Packages of optical fibers may be used as an intermediate product during the production of conductive optical fiber cables.
It is known from the German Patent Application No. 2701650 to unwind optical fibers, which were previously coated with a protective layer, from a reel, or to pull them from a holder before working of the glass fiber. Because of the relatively big core, only a limited quantity of optical fiber can be wound on a reel in proportion to the volume of the reel. Feeding the optical fiber into a holder and pulling it out again easily results in torsional stresses and kinks (sharp bends) in the optical fiber, which greatly reduce the optical properties of the optical fibers.
The invention provides an improved package of optical fibers, which is easily obtainable immediately after drawing and/or coating of the optical fiber before it is made into a cable.
According to the invention, the package optical fibers comprises two plates between which the optical fibers are wound in accordance with a double helix pattern.
--------------------------------------------------
Short problem = In the excerpt on optical fiber packages, change "reel" to "spool" throughout the part starting at "Packages of optical" and ending at "the optical fibers.". Write that part out with the substitution made.

Dataset content =
--------------------------------------------------
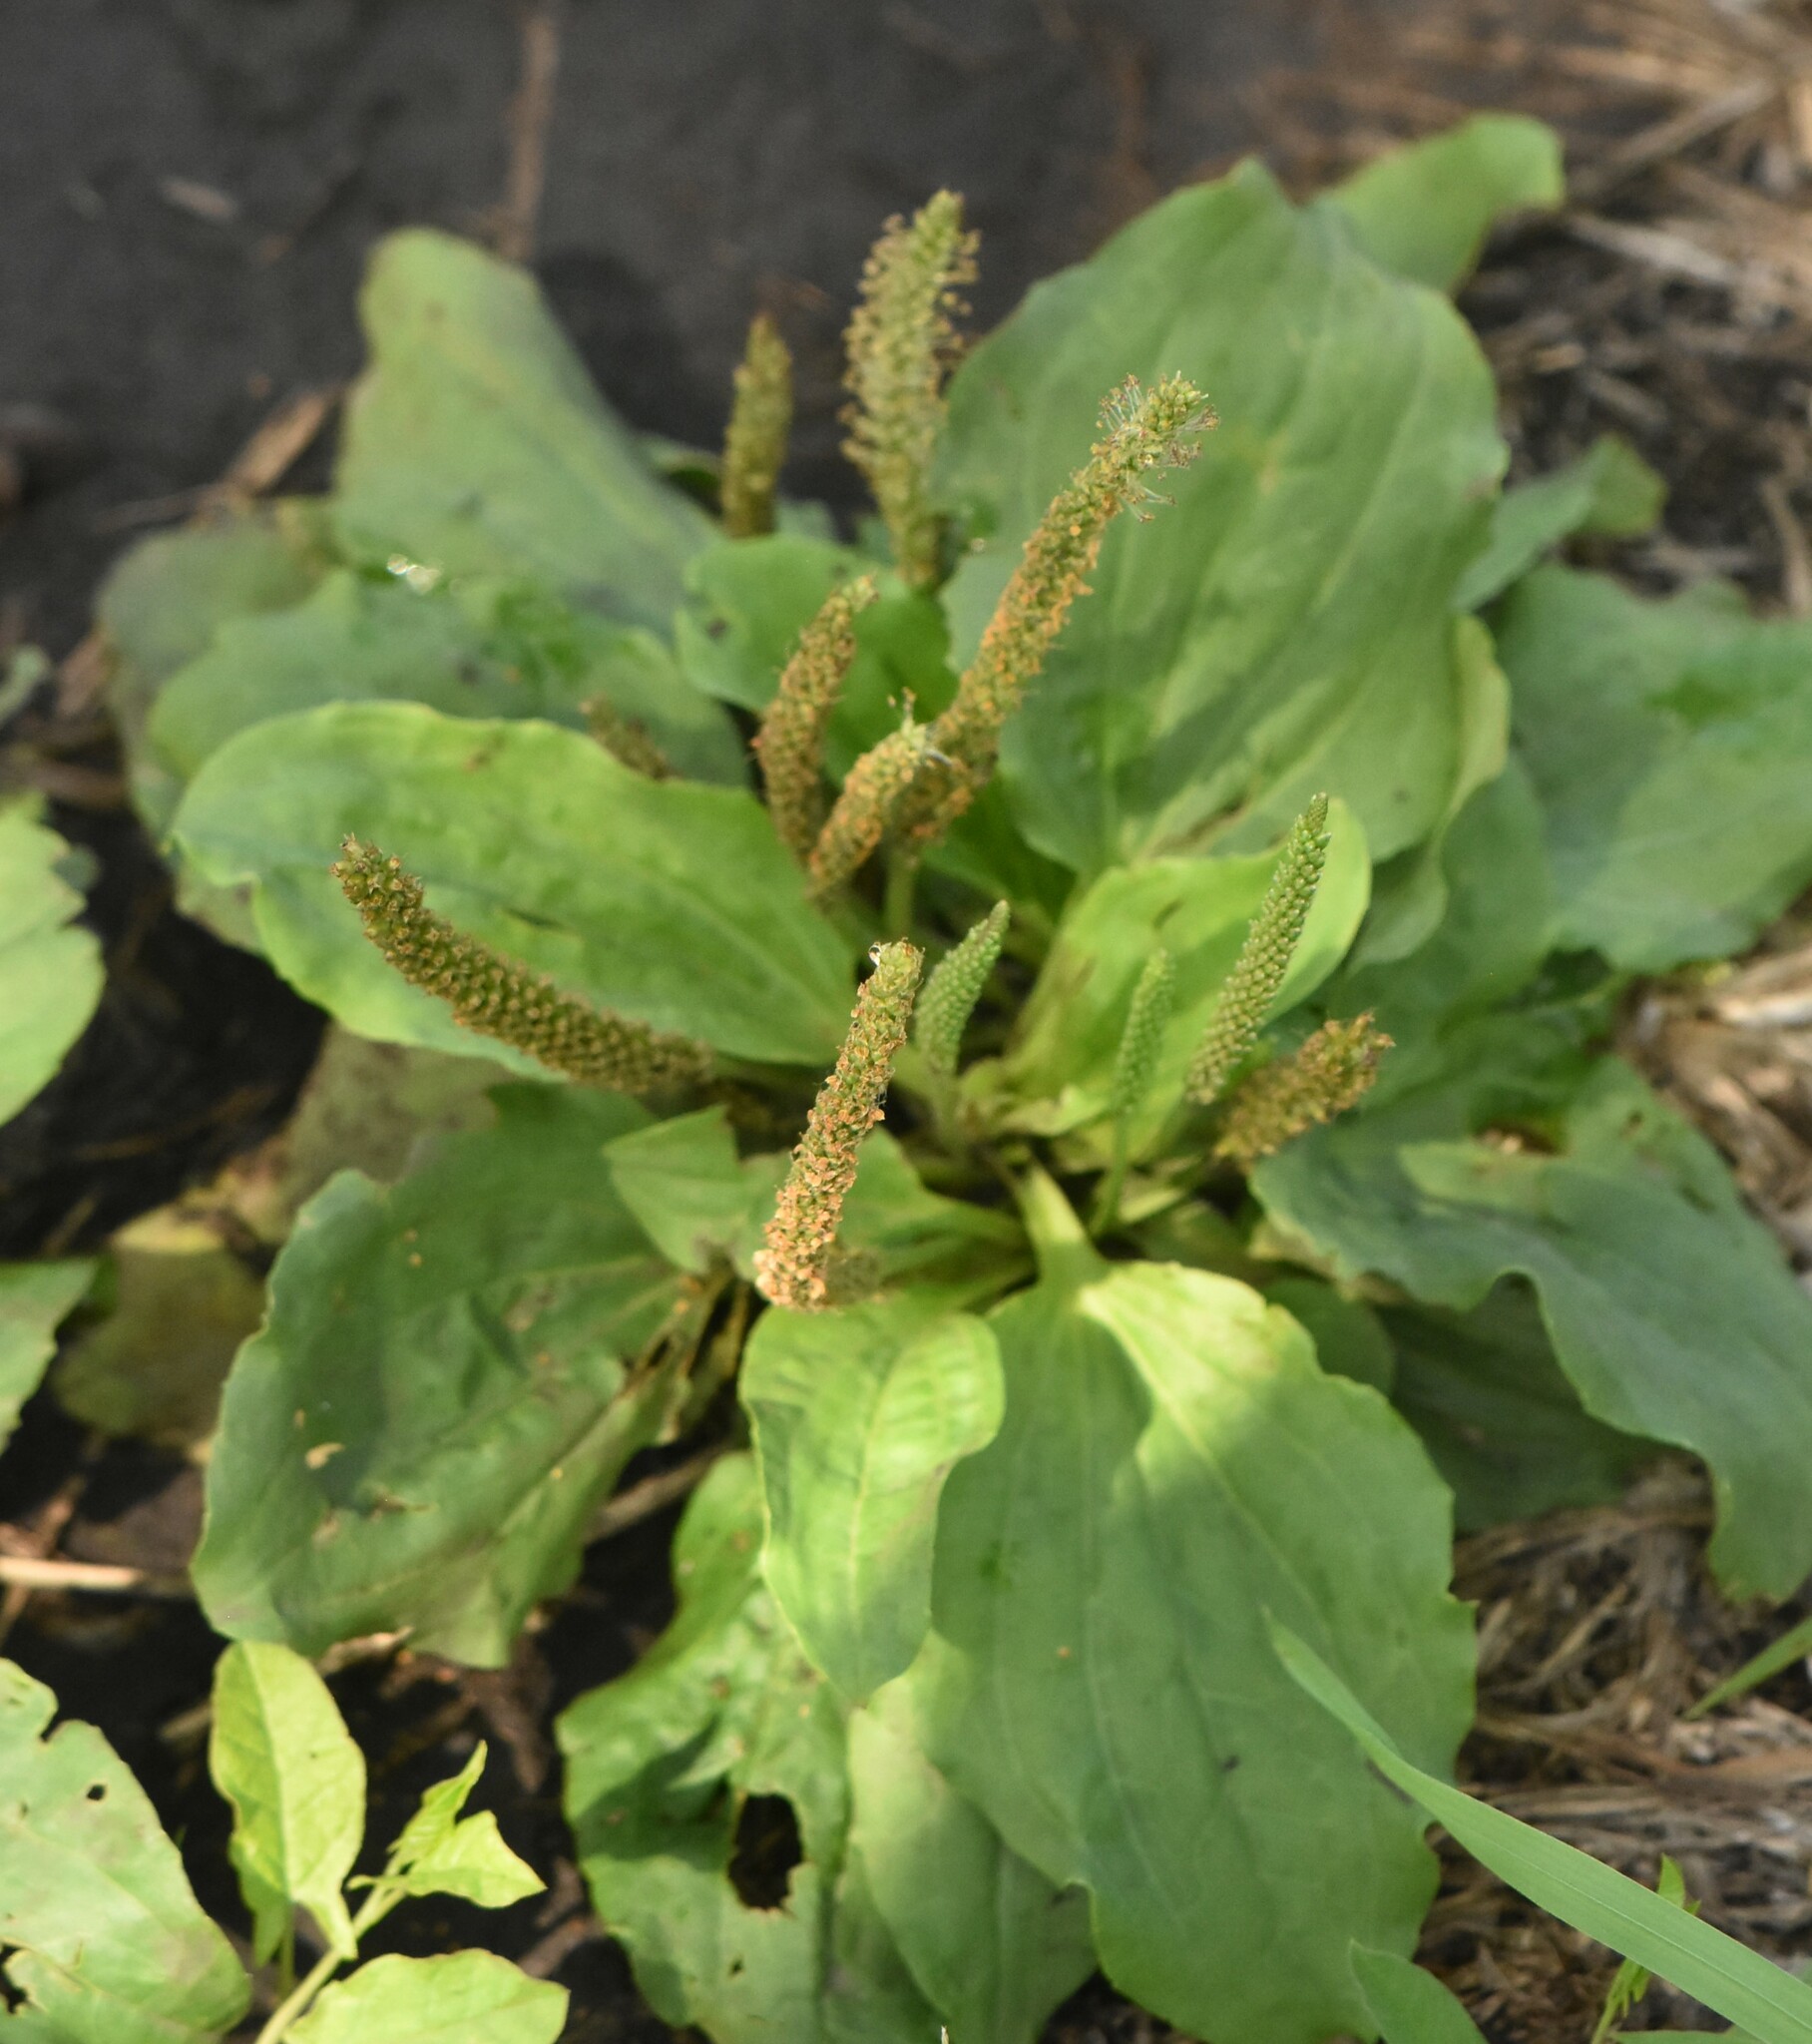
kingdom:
--------------------------------------------------
Output below =
Packages of optical fibers may be used as an intermediate product during the production of conductive optical fiber cables.
It is known from the German Patent Application No. 2701650 to unwind optical fibers, which were previously coated with a protective layer, from a spool, or to pull them from a holder before working of the glass fiber. Because of the relatively big core, only a limited quantity of optical fiber can be wound on a spool in proportion to the volume of the spool. Feeding the optical fiber into a holder and pulling it out again easily results in torsional stresses and kinks (sharp bends) in the optical fiber, which greatly reduce the optical properties of the optical fibers.